EXERCISE DESCRIPTION
Exactly the lines from the one that holds "The green reconstruction" to the end of the data below: retype these and nothing else.

SOURCE INFORMATION

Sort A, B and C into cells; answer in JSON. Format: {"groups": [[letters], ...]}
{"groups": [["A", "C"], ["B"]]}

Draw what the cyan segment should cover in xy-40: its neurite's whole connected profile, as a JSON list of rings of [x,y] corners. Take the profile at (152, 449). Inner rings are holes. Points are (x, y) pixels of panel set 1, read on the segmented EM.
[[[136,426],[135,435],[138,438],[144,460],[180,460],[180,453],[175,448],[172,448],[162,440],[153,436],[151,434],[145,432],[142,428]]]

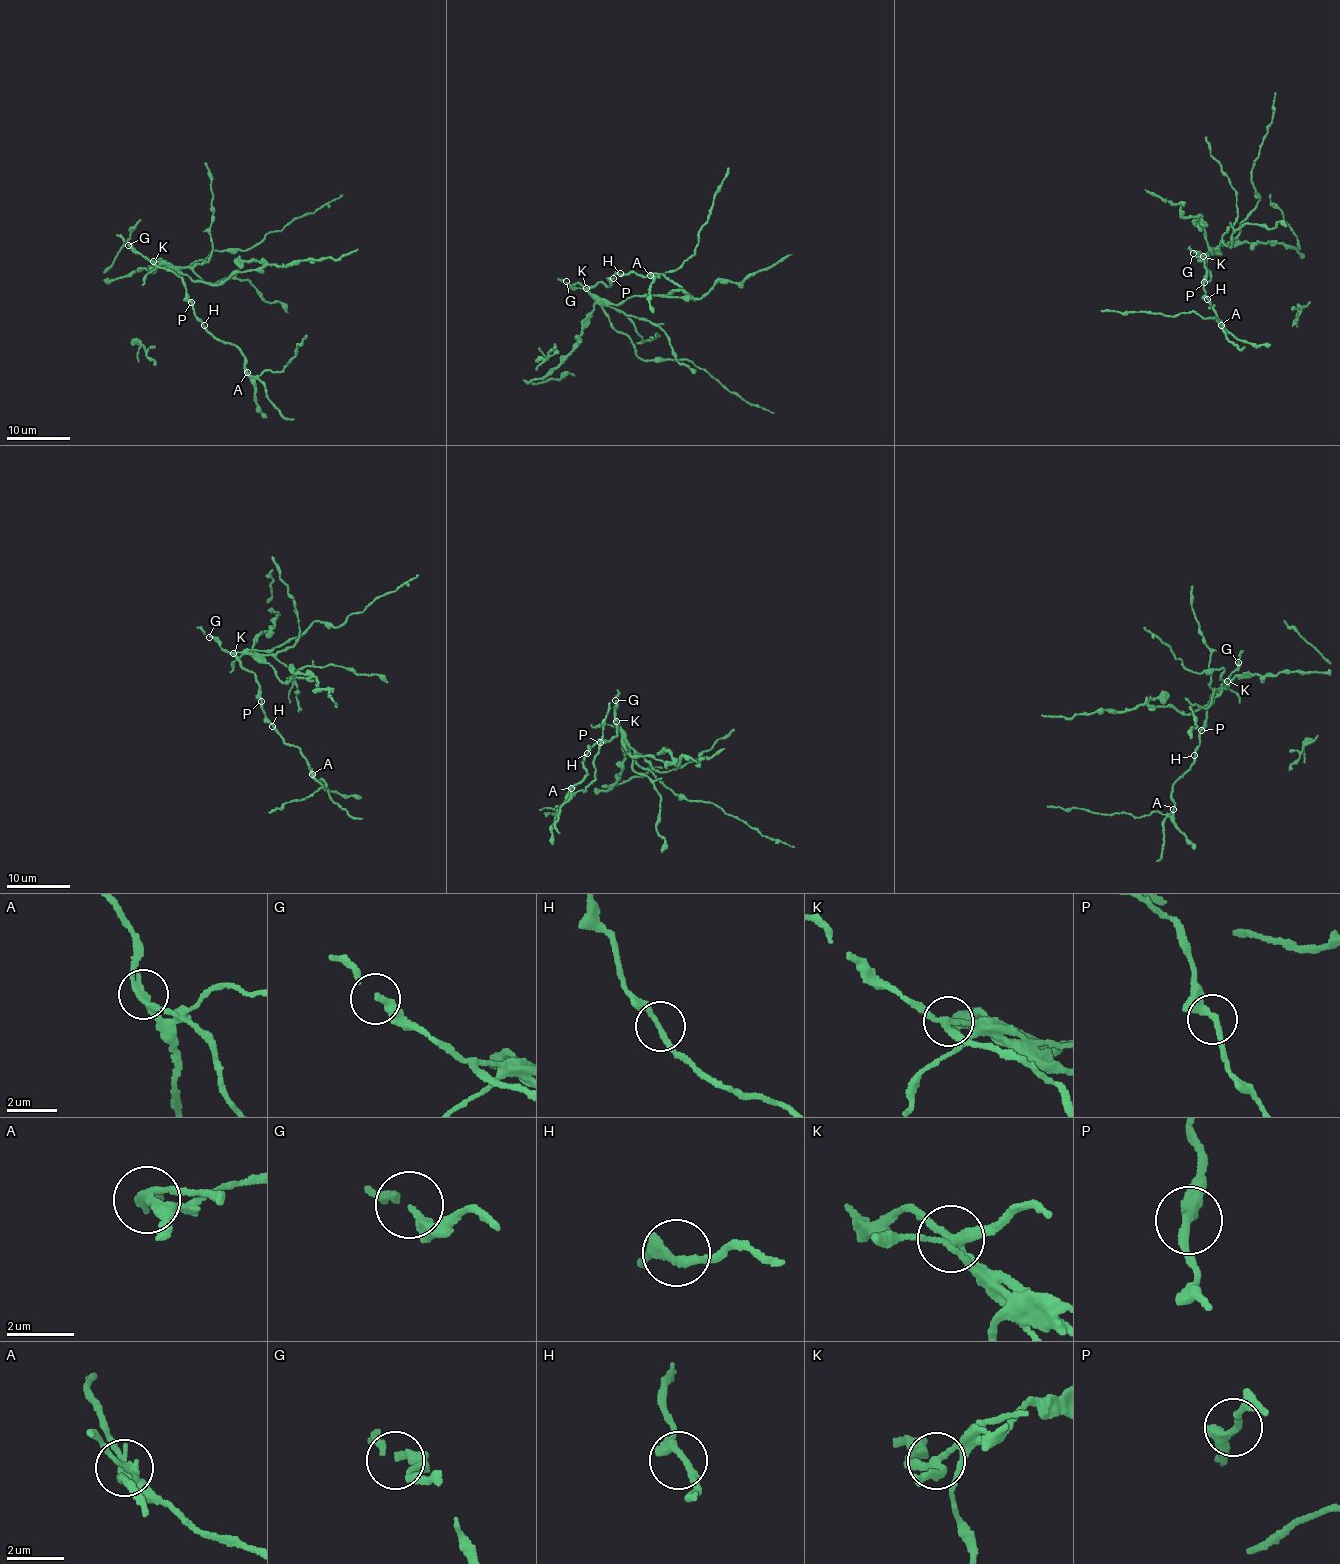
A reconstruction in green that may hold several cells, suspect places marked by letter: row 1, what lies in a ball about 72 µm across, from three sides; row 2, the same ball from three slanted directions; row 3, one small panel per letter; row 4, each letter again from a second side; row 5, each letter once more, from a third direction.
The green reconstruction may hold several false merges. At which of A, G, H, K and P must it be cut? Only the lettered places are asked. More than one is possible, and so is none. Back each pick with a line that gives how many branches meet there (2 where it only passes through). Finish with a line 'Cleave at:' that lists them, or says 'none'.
A: branches 3
K: branches 3
Cleave at: A, K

RESPONSE
The green reconstruction may hold several false merges. At which of A, G, H, K and P must it be cut? Only the lettered places are asked. More than one is possible, and so is none. Back each pick with a line that gives how many branches meet there (2 where it only passes through). Finish with a line 'Cleave at:' that lists them, or says 'none'.
A: branches 3
K: branches 3
Cleave at: A, K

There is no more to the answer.